Contraindications in CHF: Decompensated/acute heart failure (wait till stable), asthma, severe bradycardia, AV block.
6. Vasodilators
Hydralazine + Isosorbide Dinitrate (H-ISDN):
- Hydralazine: arteriolar dilator → ↓ afterload
- ISDN: venodilator → ↓ preload
- Used particularly in African-American patients with NYHA III-IV on standard therapy (A-HeFT trial)
- Also used when ACEi/ARBs are contraindicated (e.g., renal failure, pregnancy)
Nesiritide (BNP analogue):
- Recombinant BNP → vasodilation + diuresis via ↑ cGMP
- IV use in acute CHF; reduces filling pressures
- Large trials (ASCEND-HF) failed to show mortality reduction; risk of hypotension and renal toxicity - used with caution
7. SGLT2 Inhibitors ★ (Newest Addition)
Drugs: Empagliflozin (EMPEROR-Reduced), Dapagliflozin (DAPA-HF)
Mechanism in CHF: Not fully understood - reduces cardiac preload/afterload via osmotic diuresis, improves myocardial energetics, reduces inflammation and fibrosis, possible direct myocardial effects.
Key finding: Reduce CV death and HF hospitalization in both diabetic AND non-diabetic CHF patients. Now part of standard quadruple therapy.
8. Ivabradine
Mechanism: Blocks HCN (If) channels in SA node → reduces heart rate without affecting contractility or blood pressure.
Use: NYHA II-III, sinus rhythm, HR >70 bpm despite maximally tolerated beta-blocker dose (SHIFT trial - reduces HF hospitalization).
Not used in AF (no SA node to inhibit).
Treatment Algorithm for HFrEF (Chronic Systolic CHF)
Standard Quadruple Therapy (Modern Pillar):
- ACEi / ARB or ARNI (Sacubitril/Valsartan)
- Beta-blocker (Carvedilol / Bisoprolol / Metoprolol succinate)
- MRA (Spironolactone / Eplerenone)
- SGLT2 inhibitor (Empagliflozin / Dapagliflozin)
Add diuretics (Furosemide) for symptom relief as needed. Digoxin for rate control in AF or persistent symptoms despite above.

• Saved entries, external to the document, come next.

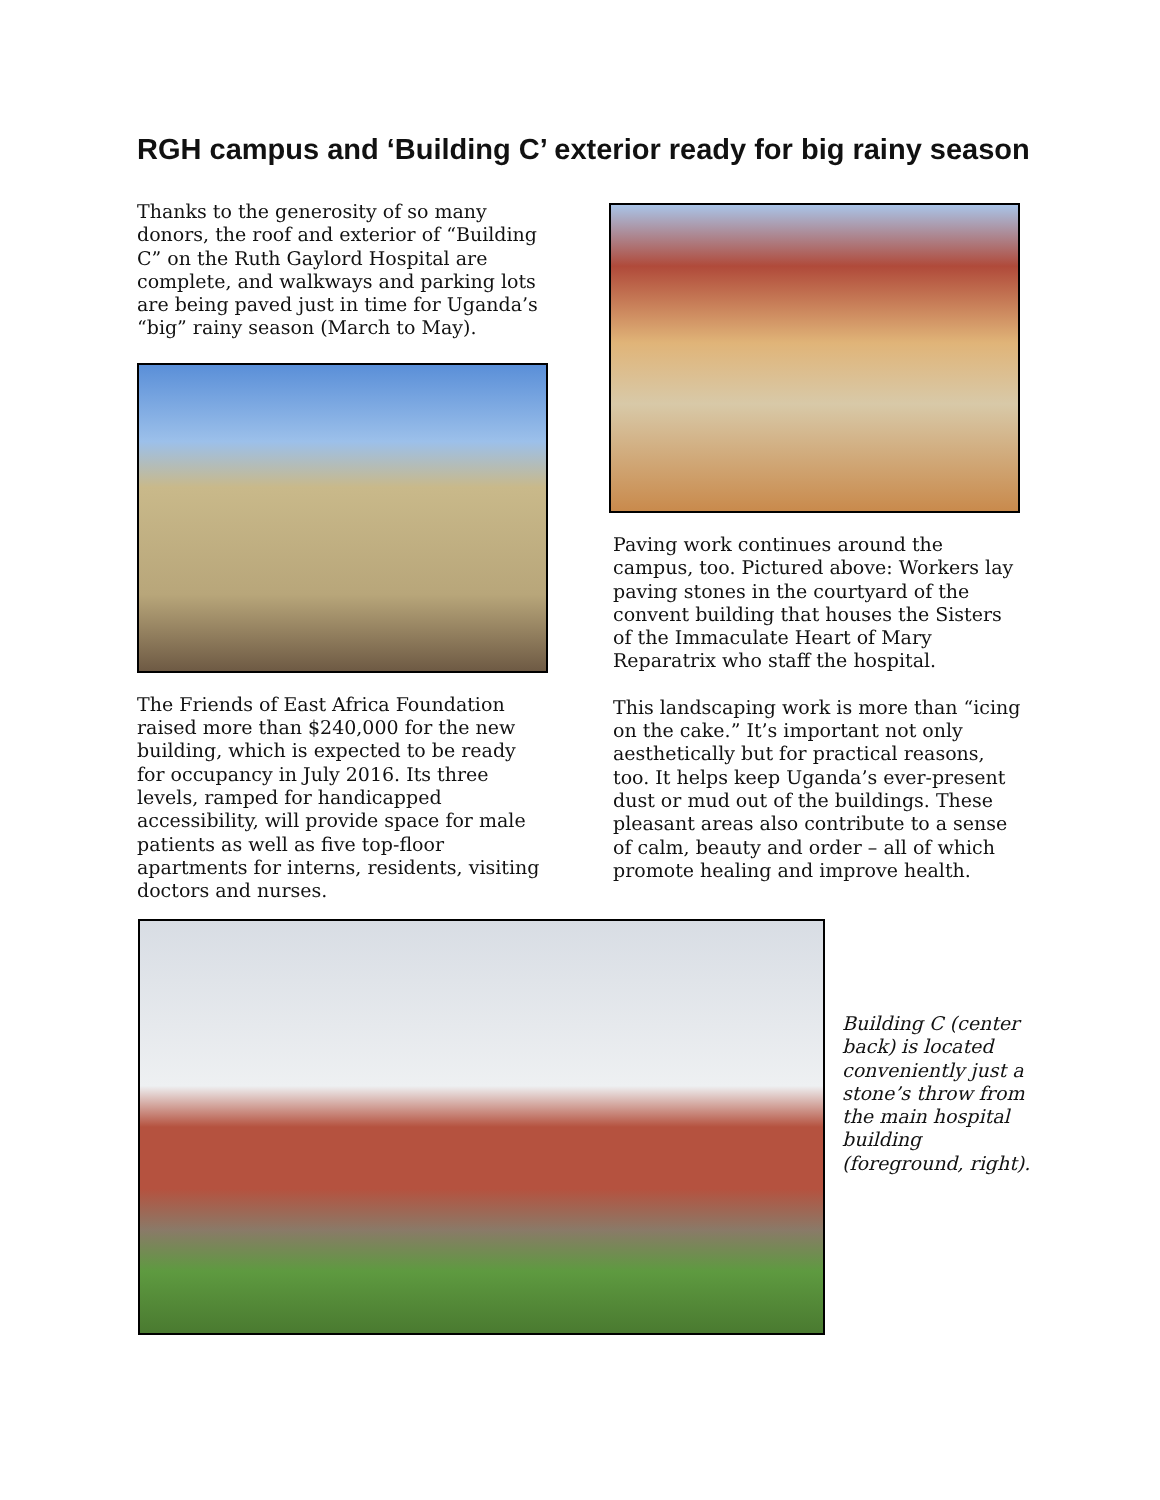RGH campus and ‘Building C’ exterior ready for big rainy season
Thanks to the generosity of so many donors, the roof and exterior of “Building C” on the Ruth Gaylord Hospital are complete, and walkways and parking lots are being paved just in time for Uganda’s “big” rainy season (March to May).
The Friends of East Africa Foundation raised more than $240,000 for the new building, which is expected to be ready for occupancy in July 2016. Its three levels, ramped for handicapped accessibility, will provide space for male patients as well as five top-floor apartments for interns, residents, visiting doctors and nurses.
Paving work continues around the campus, too. Pictured above: Workers lay paving stones in the courtyard of the convent building that houses the Sisters of the Immaculate Heart of Mary Reparatrix who staff the hospital.
This landscaping work is more than “icing on the cake.” It’s important not only aesthetically but for practical reasons, too. It helps keep Uganda’s ever-present dust or mud out of the buildings. These pleasant areas also contribute to a sense of calm, beauty and order – all of which promote healing and improve health.
Building C (center back) is located conveniently just a stone’s throw from the main hospital building (foreground, right).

Drugs for Acute Decompensated CHF (Acute Pulmonary Edema)
| Drug | Role |
|---|
| IV Furosemide | First-line - rapid diuresis and venodilation |
| IV Morphine | Venodilation + anxiolysis (reduces anxiety/dyspnea) |
| Oxygen | Correct hypoxia |
| Dobutamine | If low CO and hypoperfusion |
| Dopamine | If hypotension + low CO |
| IV Nitrates (NTG) | Venodilation in acute pulmonary edema |
| Milrinone | Severe exacerbation, refractory to above |
| Nesiritide | IV vasodilation (second-line) |
| Digoxin | CHF + rapid AF |
Summary Table: Drugs Improving Survival in CHF
| Drug Class | Key Drugs | Survival Benefit |
|---|
| ACEi | Enalapril, Captopril | ✅ Yes (CONSENSUS, SOLVD) |
| ARB | Valsartan, Candesartan | ✅ Yes |
| ARNI | Sacubitril/Valsartan | ✅ Yes (superior to ACEi) |
| Beta-blockers | Carvedilol, Bisoprolol, Metoprolol | ✅ Yes (~35% ↓ mortality) |
| MRA | Spironolactone, Eplerenone | ✅ Yes (RALES, EPHESUS) |
| SGLT2 inhibitors | Empagliflozin, Dapagliflozin | ✅ Yes |
| Digoxin | Digoxin | ❌ No mortality benefit (reduces hospitalization only) |
| Diuretics | Furosemide | ❌ Symptom relief only |
| Vasodilators | H-ISDN | ✅ Modest (in African-Americans) |
| Beta-agonists | Dobutamine | ❌ Acute use only; chronic use harmful |
Sources: Katzung's Basic and Clinical Pharmacology, 16th Edition, Chapter 13 (Drugs Used in Heart Failure); Goodman & Gilman's Pharmacological Basis of Therapeutics, Chapter 33 (Drug Treatment of Chronic Systolic Heart Failure).